TEXT PASSAGE:
2. Do New Tech's claims fall within the scope of the TCPA? (Did the Littler Lawyers establish that New Tech's legal action is based on or in response to their exercise of the right to free speech, the right to petition, or the right of association?)
New Tech challenges the trial court's implicit finding that its legal malpractice claims are based on or in response to the Littler Lawyers' exercise of the right to free speech, the right to petition, or the right of association.
To invoke application of the TCPA, each of the Littler Lawyers, as the movants, had the initial burden of showing that New Tech's claims against them were based on or in response to their respective exercise of the right of free speech, the right to petition, or the right of association. Tex. Civ. Prac. & Rem. Code Ann. § 27.003(a) (Vernon Supp. 2021).
Only the "exercise of the right to petition" is implicated in this case, and its statutory definition includes "a communication in or pertaining to ... a judicial proceeding." Id. § 27.001(4)(A). A "communication" is broadly defined as "the making or submitting of a statement or document in any form or medium." Id. § 27.001(1); Youngkin v. Hines, 546 S.W.3d 675, 680 (Tex. 2018); Statements made by a lawyer on behalf of his client are covered by the TCPA. Youngkin, 546 S.W.3d at 681. Barring any dispute of the occurrence, an attorney's communications with counsel of record made in the course of representing a party in an actual pending lawsuit about the lawsuit is a communication pertaining to a judicial proceeding. See Jetall Companies, Inc. v. Hoover Slovacek LLP, No. 14-20-00691-CV, 2022 WL 906218, at *3 (Tex. App.-Houston [14th Dist.] Mar. 29, 2022, pet. denied). And New Tech's essential allegation that "Defendants" collectively acted in a professionally negligent manner by disclosing an overly expansive list of New Tech employee names to Bercier's lawyers in the course of the FLSA lawsuit articulates precisely such claim based on this type of communication.
New Tech insists that we must conduct a scope-analysis as to each appellee separately and asks that delineate separate claims per appellee based on facts provided in discovery. New Tech is correct in pointing out that each of the Littler Lawyers has the burden of showing that New Tech's claims against each of them respectively fall within the scope of the TCPA, but our analysis remains uncomplicated by virtue of New Tech's pleadings. There is no art to interpreting the gravamen of New Tech's allegations, which set out generally a complaint based on all "Defendants" disclosure to opposing counsel during discovery.

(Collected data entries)
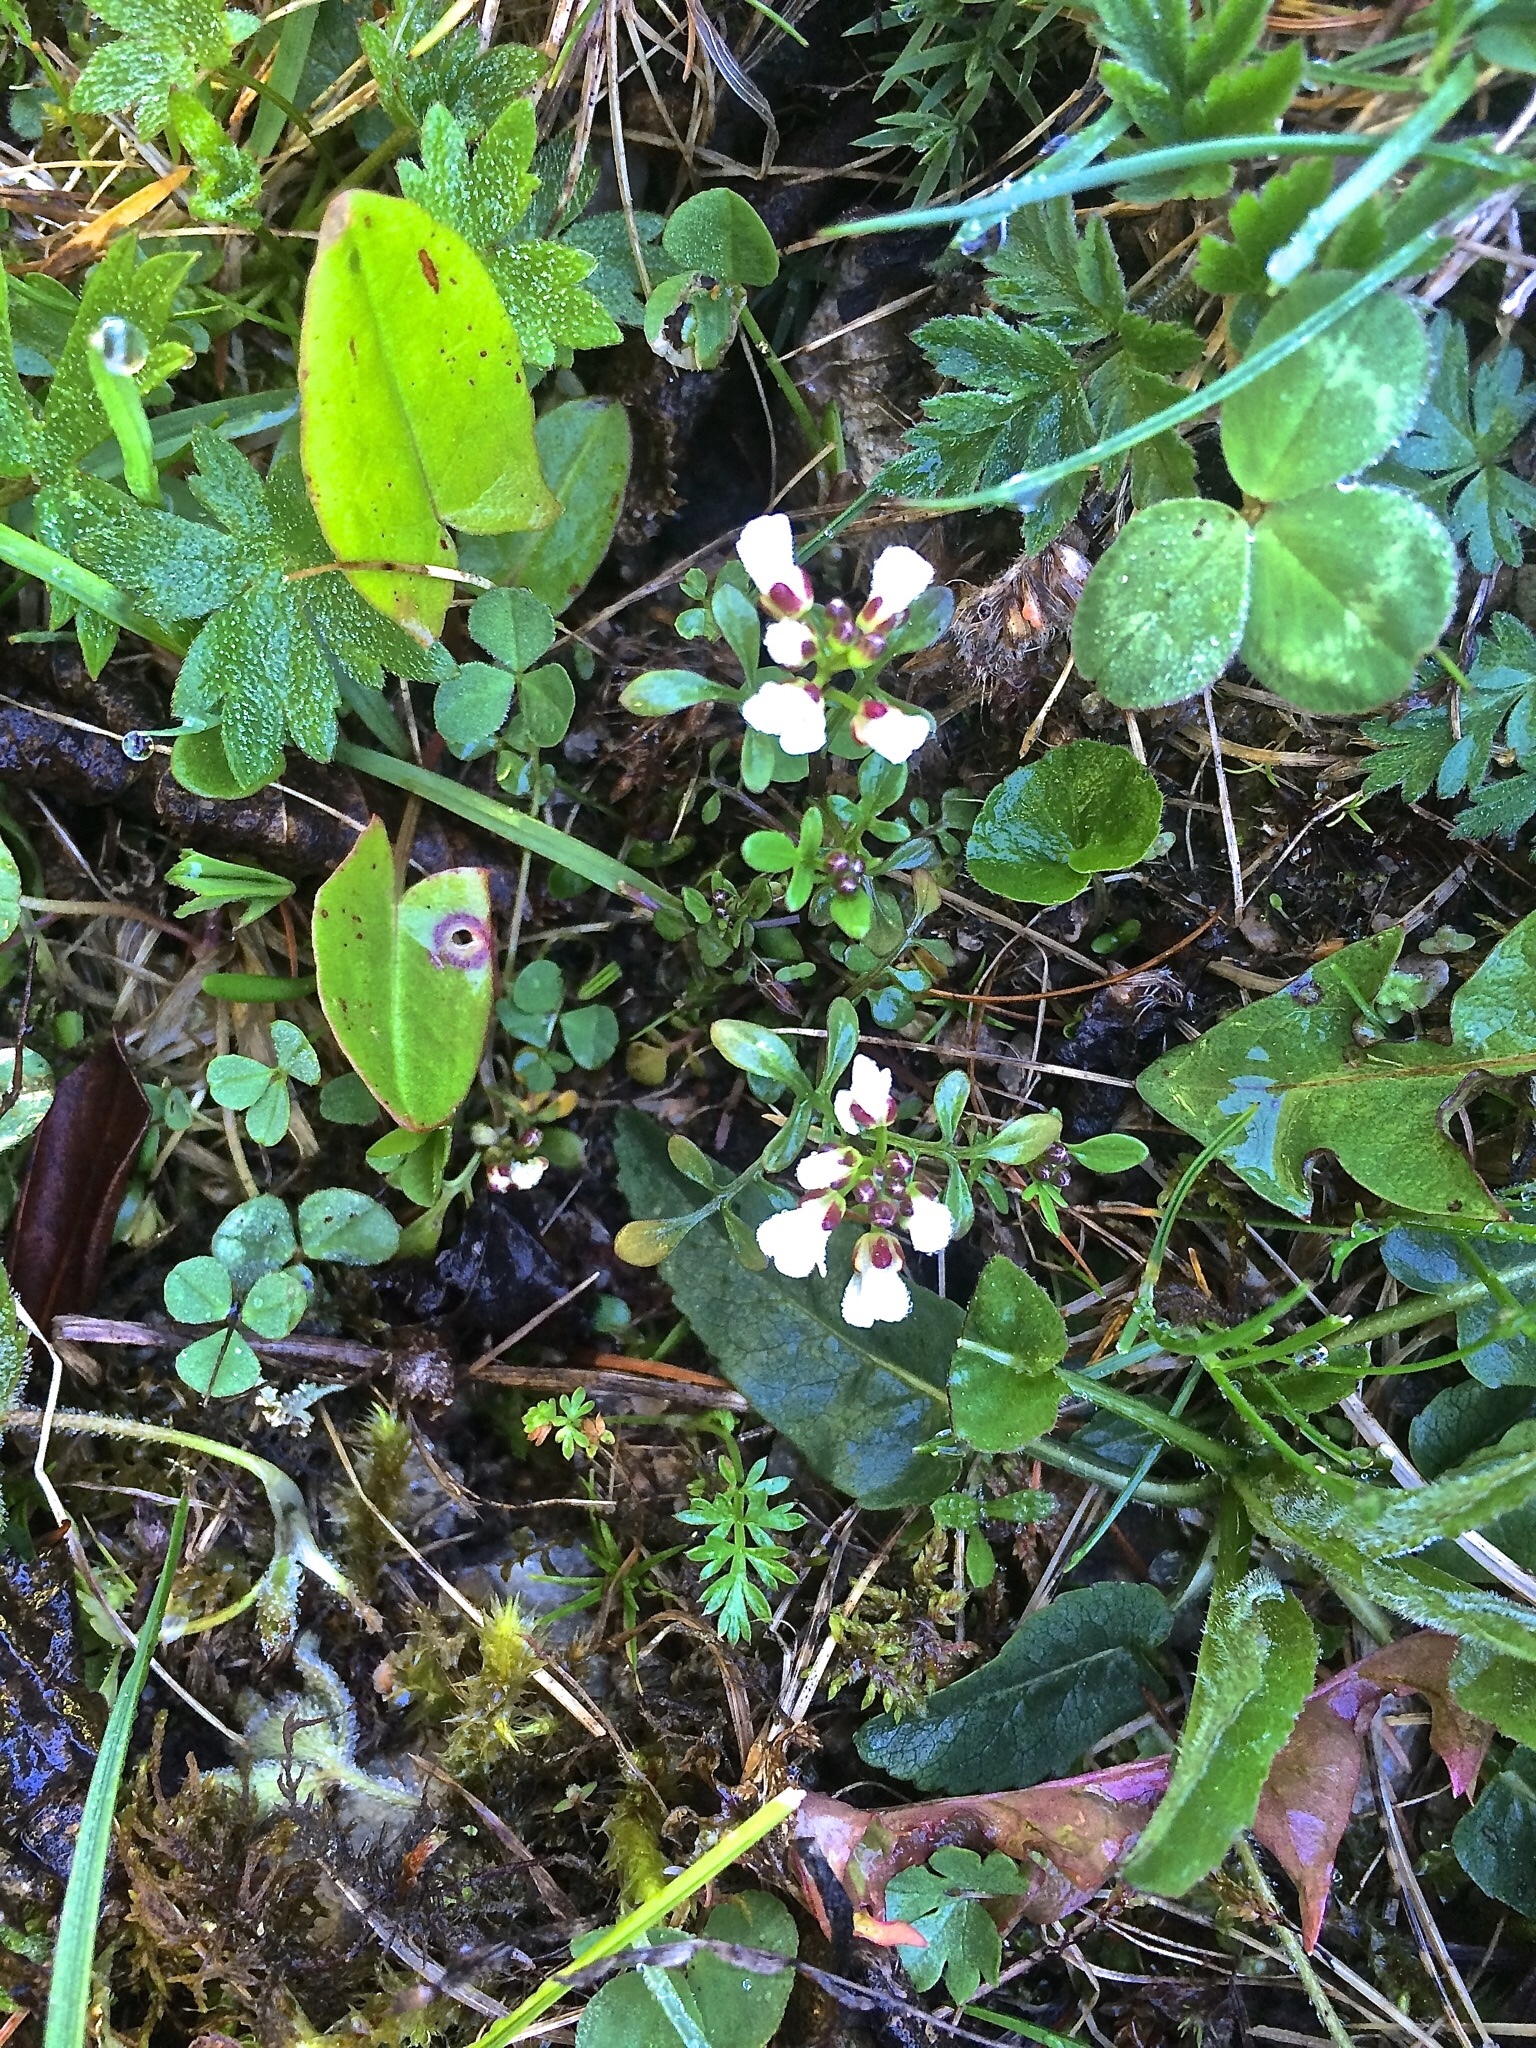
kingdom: Plantae
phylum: Tracheophyta
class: Magnoliopsida
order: Brassicales
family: Brassicaceae
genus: Cardamine
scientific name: Cardamine resedifolia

PARTS OF THE EXERCISE:
(1) Could you reproduce, word for word, the part of the TCPA passage between "New Tech challenges" and "(Vernon Supp. 2021).", inclusive?
(2) In the classification entries, could you switch "scientific name" to "species" and give the lines back otherwise unchanged, leaving the pictures out?

IN RESPONSE:
(1)
New Tech challenges the trial court's implicit finding that its legal malpractice claims are based on or in response to the Littler Lawyers' exercise of the right to free speech, the right to petition, or the right of association.
To invoke application of the TCPA, each of the Littler Lawyers, as the movants, had the initial burden of showing that New Tech's claims against them were based on or in response to their respective exercise of the right of free speech, the right to petition, or the right of association. Tex. Civ. Prac. & Rem. Code Ann. § 27.003(a) (Vernon Supp. 2021).

(2)
kingdom: Plantae
phylum: Tracheophyta
class: Magnoliopsida
order: Brassicales
family: Brassicaceae
genus: Cardamine
species: Cardamine resedifolia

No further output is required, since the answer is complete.